A programação também favoreceu a reflexão sobre escolhas pessoais, vocação e projeto de vida. A proposta não se restringiu ao discernimento da vida religiosa ou sacerdotal, mas ajudou os participantes a pensar como desejam viver a fé e o serviço nos diferentes caminhos vocacionais.
“Nas três AMJ, nos três estados aqui do Sul, nós propomos um encontro pessoal e comunitário de cada adolescente com Deus e consigo mesmo”, afirmou o padre Edvaldo Nogueira da Silva, delegado inspetorial para a Animação Missionária.

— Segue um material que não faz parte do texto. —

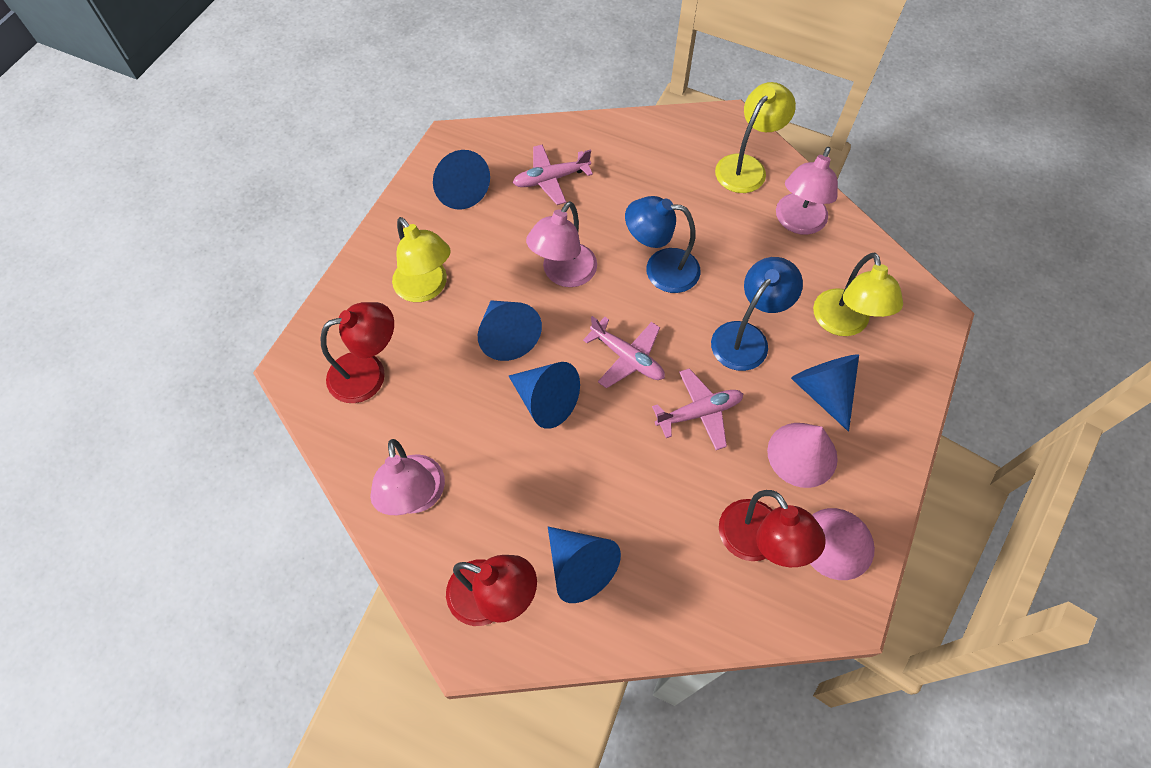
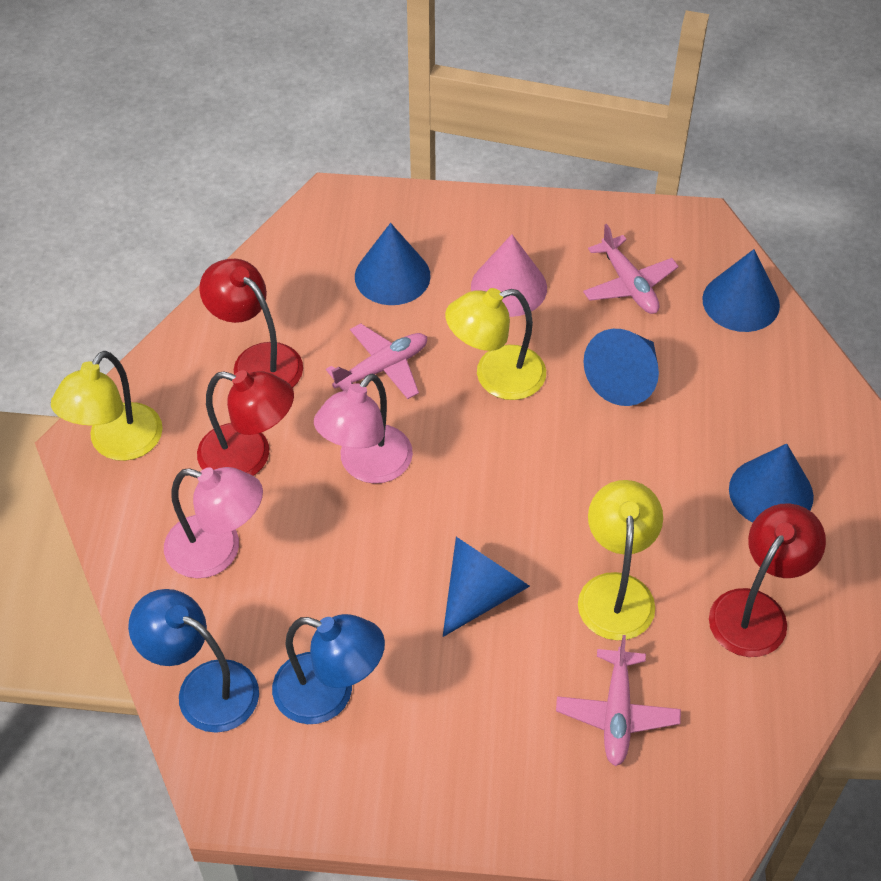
pink cone: 2 -> 1
pink lamp: 3 -> 2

Segundo ele, a experiência oferece elementos para que os jovens reflitam sobre o chamado de Deus e construam seu projeto de vida.
Oratórios fortalecem a presença salesiana
Os oratórios festivos ocuparam um lugar central nas três etapas. As atividades aproximaram os missionários das crianças e dos adolescentes das comunidades por meio de brincadeiras, esportes, danças, convivência e momentos de espiritualidade.
O oratório expressa uma das principais características da presença educativa salesiana: estar entre os jovens e construir relações no pátio. “Para Dom Bosco, o pátio é lugar de encontro com Deus, lugar de amizade, lugar de construir relações”, explicou Leonardo Donel, pós-noviço salesiano que participou das etapas de Santa Catarina e do Rio Grande do Sul.
Na AMJ, os adolescentes não foram apenas participantes. Eles ajudaram a preparar e conduzir as brincadeiras, acolher as crianças e acompanhar os diferentes espaços dos oratórios.
Durante a etapa do Paraná, Gustavo Antunes dos Santos, de Curitiba, PR, relatou o encontro com uma criança que permanecia afastada das brincadeiras. “O que mais tocou meu coração foi um menininho chamado Gustavo, o mesmo nome que o meu. Ele só queria ficar olhando as outras crianças brincarem. Eu o chamei para brincar, e ele aceitou”, contou.
Depois do convite, a criança participou das atividades, pulou corda, jogou bola e interagiu com as demais. Para o jovem missionário, o episódio mostrou a importância de perceber quem está à margem e oferecer atenção individual dentro do ambiente do oratório.
Experiência continua na vida cotidiana
Ao final de cada etapa, os participantes foram convidados a levar para suas famílias, escolas, paróquias, grupos juvenis e presenças salesianas os aprendizados construídos durante a semana.
O itinerário formativo da AMJ reforça que a missão não termina com o retorno para casa. A experiência deve continuar nas relações cotidianas, na participação comunitária, no cuidado com as pessoas e no compromisso com o próprio projeto de vida.